**Exercise data:**
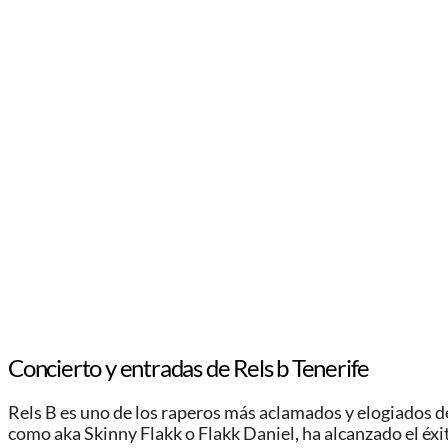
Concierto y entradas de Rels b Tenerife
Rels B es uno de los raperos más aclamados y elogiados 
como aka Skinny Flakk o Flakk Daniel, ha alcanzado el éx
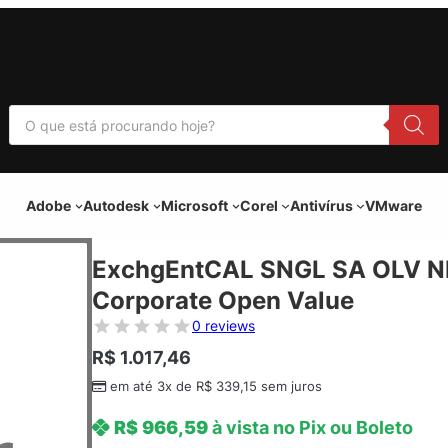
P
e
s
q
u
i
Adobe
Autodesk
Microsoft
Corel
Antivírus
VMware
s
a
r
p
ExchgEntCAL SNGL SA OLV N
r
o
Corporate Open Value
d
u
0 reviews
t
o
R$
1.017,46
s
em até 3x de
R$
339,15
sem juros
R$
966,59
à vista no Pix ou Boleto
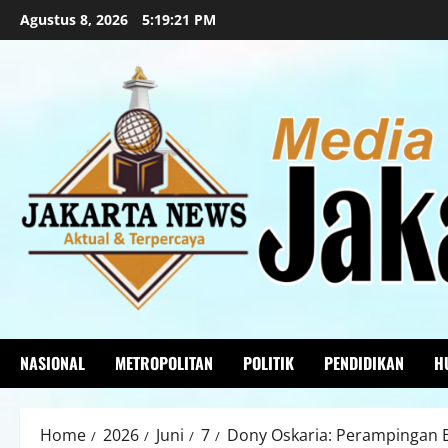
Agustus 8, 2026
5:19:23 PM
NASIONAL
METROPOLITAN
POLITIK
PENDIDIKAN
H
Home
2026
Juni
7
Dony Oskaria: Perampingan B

**Required work:**
Transcribe every record exactly and omit each image.

**Task result:**
Concierto y entradas de Rels b Tenerife
Rels B es uno de los raperos más aclamados y elogiados 
como aka Skinny Flakk o Flakk Daniel, ha alcanzado el éx
P
e
s
q
u
i
Adobe
Autodesk
Microsoft
Corel
Antivírus
VMware
s
a
r
p
ExchgEntCAL SNGL SA OLV N
r
o
Corporate Open Value
d
u
0 reviews
t
o
R$
1.017,46
s
em até 3x de
R$
339,15
sem juros
R$
966,59
à vista no Pix ou Boleto
Agustus 8, 2026
5:19:23 PM
NASIONAL
METROPOLITAN
POLITIK
PENDIDIKAN
H
Home
2026
Juni
7
Dony Oskaria: Perampingan B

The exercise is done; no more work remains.